═════ Excerpt provided ═════

John Lake, attorney for Margaret Lynn West, wants the Court of Appeals to take another look at Von Tobel Corporation, Individually and d/b/a/ Von Tobel Lumber & Hardware; and Von Tobel Lumber & Home Center, Inc. v. Chi-Tec Construction & Remodeling, Inc., John F. Ziola, Jr., and Margaret Lynn West, as Trustee for the Margaret Lynn West Trust, 46A03-1301-MI-18.

lake-michigan-house-front-15col.jpg The owner of this home built on Lake Michigan, Margaret Lynn West, is battling a mechanic’s lien filed by a construction supplier, arguing the lien is invalid. (Submitted photo)

The particular issues raised in this case, Lake said, have never before been presented. Similar cases have been heard, but not one where a corporation that filed for the mechanic’s lien was different from the corporation that filed for the pre-lien.

═════

Directions
Please answer these questions using the mechanic's lien excerpt above:
1. Whom does John Lake represent as attorney?
2. On which lake was the home built?
3. According to Lake, what sets this case apart from similar ones that have been heard?

═════ Source material ═════

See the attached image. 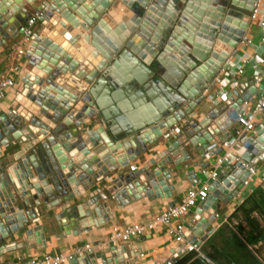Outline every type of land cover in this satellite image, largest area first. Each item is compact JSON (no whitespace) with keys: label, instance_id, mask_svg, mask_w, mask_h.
<instances>
[{"label":"water","instance_id":"water-1","mask_svg":"<svg viewBox=\"0 0 264 264\" xmlns=\"http://www.w3.org/2000/svg\"><path fill=\"white\" fill-rule=\"evenodd\" d=\"M36 1L0 0V41L3 44L20 35L30 15L28 6ZM116 1L54 0L37 20L43 30L34 32L25 54L27 71L23 78L24 90L20 93L26 100V113L8 114L0 120V147L11 142L21 144L24 151L32 150V155L22 153L20 164L13 165L14 177L12 172L1 174L0 171V254L15 247L5 242L13 233L22 232L28 237L37 235L38 226L31 228L29 225L37 221L40 204H46L49 210L56 204L77 200L118 168H126L128 173L111 181L112 185L107 189L110 197L97 191L99 196L86 202L88 207L99 199L104 202L92 208L90 213L96 219L93 224L105 221L102 216L109 212V208L106 209L109 202L123 204L121 195L124 193L132 195V198L143 195L168 197L170 193L167 192L172 188L166 182L170 173L165 165L189 161L192 157L188 153L190 146L203 157L216 134L228 136L229 131L216 116L224 112L225 128H229L231 121L226 109L230 101L219 103L215 109L200 105L204 101L205 87L213 82L220 68L227 66L229 57L236 52V45L245 38L249 13L256 0H129L127 6L136 18L131 17L134 24L127 25L122 22L124 19H116V13L112 11L116 8ZM118 1L125 3V0ZM166 6L178 10L169 26L164 24L157 29V26L149 27L148 22L138 21L150 16L149 10L161 11ZM215 11L223 14L218 17ZM200 21L205 23L201 26L206 33L200 32ZM214 21L218 22L216 30L212 25ZM106 23H110L111 28L109 26L108 29ZM99 26L102 30L98 29ZM124 26L131 28L130 33L125 31L126 37L113 44V30ZM152 30L159 32L160 42L151 37ZM142 41L149 42V48L153 46L156 49L149 59L133 46V42L143 46ZM219 41L227 42L231 50L221 58L219 65L206 69L204 73L209 58L217 55ZM186 45H193V49L187 52L184 49ZM162 51L164 55L161 57ZM184 54L190 67L185 65ZM125 60H128L125 73L115 72L118 63L124 64ZM136 64H140L149 76L159 75V79L152 81L159 86L164 98L148 91V82L144 81L147 76L139 77ZM199 71L205 75L199 76ZM100 73L96 86L89 87ZM105 87H121L128 93L139 89L151 99L154 109L135 121L120 117L119 113L115 117L123 128L119 134L113 129L110 136L101 128H89L87 125L100 118L111 121L107 122L111 125L116 122L108 116L106 108L115 115L124 112L125 108L121 109L117 99L114 105L106 102L102 95ZM249 91L254 92V89ZM137 96L140 93L137 92L133 98ZM243 100H249V96L243 95L237 102ZM180 123L181 129L174 136L165 138L164 150H158L155 158H145V166L134 172L133 162L144 157L168 128ZM262 134L264 128L257 132L258 138L245 144L244 154L229 167V171L224 172L223 177L212 183L205 200L195 207L194 222L186 232L189 240H196L203 233L197 241L200 243L215 230L209 226L217 216L219 200H223V195L227 201L230 200L241 188L249 173L245 163L251 161L252 153L264 154ZM115 137L118 141L127 138L124 141L125 152H119L123 145L117 144ZM256 143L262 146L260 150ZM220 151L217 149L215 152ZM246 152L251 156H246ZM238 169H243L242 175ZM121 184L124 187L118 190ZM117 190V194L112 193ZM174 203L170 202V206ZM81 210L79 223L87 228L88 220H84L87 214L83 208ZM119 255L114 253L113 260H110L102 253L89 251L74 257L69 264H110L118 261Z\"/></svg>","mask_w":264,"mask_h":264},{"label":"crops","instance_id":"crops-1","mask_svg":"<svg viewBox=\"0 0 264 264\" xmlns=\"http://www.w3.org/2000/svg\"><path fill=\"white\" fill-rule=\"evenodd\" d=\"M42 1L43 0H37L36 2L28 6V11L30 12V14L34 13V11L39 7ZM259 3L262 15L264 13V0H259ZM170 8L172 9L171 6ZM172 10L174 11V14L176 16L178 10ZM166 15L167 13L163 12L162 19H160V24L162 23L161 25L168 24V22L164 20V17ZM175 26L178 27V24H176ZM41 27V23L39 21H36L33 25V32L43 30ZM246 36L253 38L254 28L246 32ZM20 37L21 36L19 35L15 40L10 41L7 44H3L0 41V75L8 72L14 64L17 63L19 65L18 73L15 75L14 85L8 88L4 92L3 97L0 99L1 121L3 117H6V115L8 114L16 113L19 115V113H26L24 109L26 107L24 105L26 100L24 96H22L20 93L24 90L23 78H25V72L27 71V60L25 58V54L28 50V47L26 48L25 54L22 55L19 59H17L14 54V49L16 48ZM133 46L138 49V46H140V44L133 42ZM244 49L245 47L243 45V42L237 44L236 50L238 53H242ZM248 51H250V49H248ZM162 54L164 55L163 51L159 55L162 56ZM165 56L171 59L170 56ZM127 63L128 60H125L124 64L118 63V66L115 67L114 71L123 75L126 70L125 64ZM136 67L138 68L137 72L139 75L143 77L147 76V79H145L144 81L148 82V91H154V94L156 96L161 97V95L163 94H161L159 86L156 84L155 81H152V79H159V75L149 76L147 75V71L142 68L140 64H136ZM98 76H101V73L95 78H93L89 87L93 88L94 86H96L95 81L97 80ZM225 78V83L227 86L226 90L231 89V91H234L232 92L231 97L236 98L238 95L239 98L242 96L241 94L243 92H247L248 94H250L249 97L252 99L251 102L256 97L257 89L254 88V79L250 70H247L246 73L240 77L226 74ZM235 80L238 83L237 87H235ZM250 88H253L254 92H250ZM101 90L102 89H100V91ZM137 92L140 93V96L133 98L135 94H137ZM237 92H239V94ZM102 95L105 97L107 103L113 104L114 100L117 99L118 103L121 104V109L125 108L123 113L118 112L117 115L113 114L108 108H106L108 116H111L113 122L116 121L115 117H117L119 113L120 117L135 121L138 120V118H143L145 115H147L154 109L151 99L145 93L142 94L139 89H132L130 93H128L121 87H105V92L103 91ZM161 98H164V95ZM226 99L229 98L226 97ZM203 103L206 109H215V107L211 108L205 99ZM32 105L33 104H31V106ZM248 106H250V103ZM248 106H246L245 109H247ZM232 108L236 107H233V105L229 104L227 105L226 110H231ZM239 108L240 106L238 107V109ZM35 109L38 108L35 107ZM223 114L224 112L222 114L220 113L219 116H216V119L222 126H224L225 130L230 131V126L229 128H225V120H223L222 117ZM84 118H86V116H84ZM99 120L97 119L92 123V125L90 124L87 126L89 128L92 127L93 129L95 127L101 128L102 130L106 131L110 136L111 129L116 131V134L123 132V128L121 127L119 122L116 121L113 125H111L109 124L111 123V121H106L102 118H100ZM258 121V126H260L261 123L264 124V115ZM181 124L182 123L176 125L181 127ZM17 129L18 127L16 128V130ZM163 137L156 145L150 148V151L148 153L144 154V157H140L139 159L137 158L133 162V165L135 166V168L133 169L134 172H136L137 168H142V166H145V158H155L156 152L158 150H164L165 146L163 145V143L167 142V139ZM228 137L229 136L225 137V133H218L210 143V145L214 142L215 144L220 145V142L223 139L231 141L230 146L228 148L229 153L231 155V159L217 169V175L215 178H212L209 173L212 169H214V160L216 156L221 151H224V149H222L218 153H216L215 151L213 152L211 150V152L209 151L206 153V155L201 157L195 152L192 146H190V150L188 151V153H190L192 157L189 161L186 160L184 162H180L174 165H171L169 163L165 165V168H168L170 173V177L166 180V182L167 185L172 188L167 192L170 193L168 197H154L143 195L141 197L139 196L132 198V195L129 196V194L124 193L121 195L122 199L124 200V203L119 205L115 202H109L108 206L106 207V209L109 208V212H105V215L102 216L103 218H105V221H103V223L93 224L92 221L96 219L95 216L90 212L92 211V208L94 206H97L104 202L102 201V199H99L92 205V207L86 206V202L90 198H95V196H99L96 194L97 191H100L101 193L106 194L108 195V197H110V194L107 189L111 187V181L117 178L118 176L120 177V175L122 176V174L125 175L128 173V171H126V168H118L117 170L113 171L108 177H105L103 181L97 182V185L85 191L82 196H79L77 198V200H70L67 203L56 204L54 206H51V209L49 210L46 204H40L37 212V221L29 225V227L31 228H36L38 226L39 230L37 235L34 234L28 237L22 232L13 233L11 237L5 239V242L8 245L13 244L15 245V247L7 250L3 254H0V258L2 260L14 259L17 256H21L26 259L37 258L45 252L65 254L68 252H73L75 248L88 244L91 247L90 252L95 254L102 253L105 255L106 258L110 260H113L114 253H120V255L118 256L119 260L112 261V263L110 264H166L169 258L171 257H174V260H178L184 253H179L180 249L177 248V244L174 242L172 236L167 232L166 226L163 224L156 225L154 228L146 230L144 234L138 239H132L127 242L119 241L117 244L114 245H108L106 244V241L111 232L112 226L117 225L122 227L129 223L145 224L149 222L155 214L169 207L170 202H180L189 188H195L199 190L204 183H207L210 187L216 179L223 177L224 172L229 171V167L236 163L238 159H240V156H242L245 152L240 139H238V141H234ZM245 137V139H248L250 141L251 139L258 138L254 132H247ZM250 137L252 138L250 139ZM113 139L117 140V144L123 145L119 152H125L126 146L124 145V141L127 140V138H121L119 141L117 137ZM128 139H130V137ZM262 139L264 141V134H262ZM256 144L259 147L258 150H260L262 146H260V143ZM24 148L25 147L21 148V144L14 145L11 144V142H9L7 145H2L0 147L1 174H5V171L12 172L13 165L20 164V159L22 158V156L20 155L22 153L28 156L32 155V150L30 148L27 149V151H24ZM260 153L261 152H257L254 154L252 153V158L250 159L251 161L248 162V165L252 164L255 167V170L248 183L242 184L241 188L238 190L236 195H234L230 200L227 201L225 195L222 196L223 200H219L217 216L215 220L210 223L209 226V228L214 227L215 230L209 236H207L204 241L207 240L211 235H213L218 229V227L225 224H229L231 230L235 231L238 234L235 229V226L240 223L241 227L245 231V234H247L252 239L261 240L257 243L249 245L245 241L243 236L238 235L241 240L247 244L255 258L261 264H264V215H260V218L256 220L257 226H260V231L259 229L258 231H256L253 225L248 223L245 219L241 220L238 218H234L233 222L229 223V216L235 211L238 205H240L242 201L247 196H249L256 187H263L262 179L264 174V154L262 156ZM245 154L246 156H251L247 152ZM152 168H154V166H152ZM238 171L240 175L243 174V169H238ZM12 175L14 177L13 172ZM159 177L163 179L162 174H160ZM121 187L123 188L124 185L121 184L118 190ZM231 188L232 187H230V189ZM118 190L116 192L113 191L112 193L117 194ZM81 208H83V210L87 214L85 215L87 217H84L85 221L88 220L89 226L87 228H83V224L79 223L81 222L79 220H82L79 219L81 218V216H79V212L82 211ZM192 209L194 210L195 208ZM193 210L189 211L182 217V221L184 223L188 224L191 218H193ZM187 230L188 228H186L185 230V238L189 240V236H186ZM202 236L203 233L196 237V240L199 241ZM204 241H202V243ZM98 262H100V258Z\"/></svg>","mask_w":264,"mask_h":264},{"label":"built area","instance_id":"built-area-1","mask_svg":"<svg viewBox=\"0 0 264 264\" xmlns=\"http://www.w3.org/2000/svg\"><path fill=\"white\" fill-rule=\"evenodd\" d=\"M52 1L54 0H43L34 13L27 17L20 33V40L14 49V54L17 59L25 54L26 48L29 46L34 34L33 25L43 15L44 8ZM253 28L254 37L250 38L246 36V32L252 30ZM244 37L245 38H242L240 41L243 42L245 47L243 52L238 53L236 50V52L229 57L227 66L220 68L217 74L213 77V82L205 87L203 96L211 108L217 106L221 102H224L226 97L229 98L226 99V101H230L229 104L233 105V107L237 108L240 106L237 110L236 108L229 110L228 116L231 121V130L228 133V138H231L234 141H238V139H240L242 147L245 148V144L250 141L245 139L246 133L254 132L257 134L258 131L264 128V124L262 123L258 126V120H260V118L264 115V13L261 15L259 0H256L249 13V25L244 31ZM254 38L257 40L255 41ZM248 49H250V51H248ZM18 70L19 65L16 63L8 72L0 75V99L3 97L4 92L14 85L15 75L18 73ZM247 70H250L252 73L254 79L253 84L254 88L257 89V94L252 102V99L249 97V100H243L238 103L237 101L242 98L243 95H250L247 92H243L241 94L242 96L239 98L238 95L237 97L235 96L236 98L231 97V94L234 91H231V89L226 90L227 86L225 83V75L229 74L231 76L240 77L245 74ZM234 83H236L235 87H237L238 83L236 80ZM237 93L239 94V92ZM249 103L250 106H248ZM246 106H248L247 109H245ZM180 129V126L173 125L164 132L163 136L165 138H170ZM251 138L252 137H250V139ZM230 143L231 141L223 139L220 142V145L215 144L214 142L208 146L207 152H211V150L214 152L217 149H224V151H221L214 160V169H212L209 173L212 178L216 177L217 169L231 159L228 149ZM245 165L249 170V173L243 180V184L248 183L255 170V167L252 164L248 165V163H245ZM262 185L264 187V174ZM208 189L209 186L207 183H204L199 190L189 188L180 202L174 203L173 205L155 214L152 219L145 224L129 223L122 227L117 225L112 226L106 244L114 245L119 241L127 242L132 239H138L146 230L154 228L156 225L163 224L166 226L167 232L172 236L174 242L177 244V248L180 249L179 253L185 254L190 251H195L198 252V254H201L200 245L202 244V241L197 243L198 240L189 241L185 238V230L193 224L194 218H191L189 223L186 224L182 221V217L191 211L192 208H195L201 201L205 200ZM90 249L91 247L88 244H85L84 246L75 248L73 252L65 254L45 252L37 258L26 259L21 256L8 260H2L0 258V264H69L71 259L83 255L84 253L90 251ZM175 261L174 257H171L166 264H173Z\"/></svg>","mask_w":264,"mask_h":264},{"label":"trees","instance_id":"trees-1","mask_svg":"<svg viewBox=\"0 0 264 264\" xmlns=\"http://www.w3.org/2000/svg\"><path fill=\"white\" fill-rule=\"evenodd\" d=\"M262 214L264 215V188L258 186L229 216V223L233 222L234 218L245 219L256 231H260L256 220ZM235 229L238 234L231 230L229 224L221 225L200 245L201 256H197L198 252L190 251L173 264H261L238 235L243 236L249 245L261 240L252 239L245 234L240 223Z\"/></svg>","mask_w":264,"mask_h":264},{"label":"bare ground","instance_id":"bare-ground-1","mask_svg":"<svg viewBox=\"0 0 264 264\" xmlns=\"http://www.w3.org/2000/svg\"><path fill=\"white\" fill-rule=\"evenodd\" d=\"M129 0H125V3H121L120 1H116V8L114 9V8H112V11L114 10V12L116 13V19H119L120 18V20L121 19H124V21H122L124 24H130V22H131V17H134V18H136V16H135V14L133 13V12H131L129 9V7L127 6L128 4H127V2H128ZM243 1V0H242ZM121 3V4H120ZM211 7L213 6V4H209ZM168 7V10L166 9ZM128 8V9H127ZM150 11V16H145L144 18H140V19H138V21L140 20V22H142V20H143V22H145V23H149V27H151V28H153V27H155V26H157V29L159 28V26L160 27H163V25H161L160 24V19H162V16H163V12L164 13H167V15L164 17V20H166L167 22H168V24H165V25H170V23H171V21H172V19L174 18V16H175V14H174V11L170 8V6H166V7H162V10L160 11V10H149ZM167 11H170V12H167ZM211 11V10H210ZM173 14V15H172ZM214 14H217V12L215 11V13ZM221 14H223V13H218L217 15H218V17L221 15ZM121 16H126L125 18H122ZM163 21V20H162ZM218 22L217 21H214V23L212 24L213 25V28L216 30L217 29V27H218V24H217ZM132 24H134L133 22H132ZM201 24H205V23H203L202 21H200V25L198 26V28L200 29V32L201 33H206V31H205V28L204 27H202L201 26ZM106 25H108L107 26V28L109 29V26H110V28H111V25H110V23L108 24V23H106ZM148 25V24H147ZM231 26V25H230ZM135 27H136V25H135ZM105 28V27H104ZM98 29L100 30V26L98 27ZM102 29V28H101ZM127 33H130V31H131V28L130 27H128V26H124V28L122 27V28H120V27H117L115 30H113V34H114V36H112L113 38H112V43L113 44H115L116 45V43H118L122 38H125L126 37V32ZM152 32L153 33H151V37L153 38H155V39H157V41L158 42H160L161 41V36H160V34H159V32H156V30H152ZM150 37V39H152ZM210 38V37H209ZM212 39H214V38H212ZM149 41H151V40H149ZM215 41V40H214ZM143 42V41H142ZM138 44V43H137ZM214 45H215V42H214ZM149 46H150V43L148 42V43H144V45L143 46H138L139 48L137 49V50H139V52L140 53H142L144 56H146V58H150L151 57V54L153 53V52H155L156 51V49H155V47H153V46H151L150 48H149ZM193 45H186L185 47H184V49L188 52V51H190V50H192L193 49V47H192ZM152 48H154V49H152ZM150 49H152L151 51H150ZM230 45L229 44H227V42H220L219 41V45H217V48H216V52H217V55L216 56H212V58H209V61H208V63H206V68L203 70V71H205L204 73H206V69H211L210 67H213V66H216V65H219V63H220V60H221V58L224 56V57H226V55H227V53H229L230 52ZM138 52V51H137ZM205 52V51H204ZM186 53V52H185ZM177 56V59H181L178 55H176ZM186 57V61H185V65L186 66H188V67H190V65H189V60H188V57H187V55L186 54H184L183 55V57ZM162 57V56H161ZM177 59H176V63L177 64H179V67H180V63L179 62H177ZM201 71H199V73H200ZM171 74V73H170ZM203 74V73H202ZM201 73H200V75L199 76H201L202 75ZM205 74H203V76H204ZM141 79H142V77L143 76H139ZM195 80V79H194ZM196 81V80H195Z\"/></svg>","mask_w":264,"mask_h":264},{"label":"rangeland","instance_id":"rangeland-1","mask_svg":"<svg viewBox=\"0 0 264 264\" xmlns=\"http://www.w3.org/2000/svg\"><path fill=\"white\" fill-rule=\"evenodd\" d=\"M254 40L256 41L257 39H256V38H254ZM203 105H204V103H202V104L200 105V107H201V106H203Z\"/></svg>","mask_w":264,"mask_h":264}]
</instances>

═════

In response
1. Margaret Lynn West.
2. Lake Michigan.
3. The corporation that filed for the mechanic's lien was different from the corporation that filed for the pre-lien.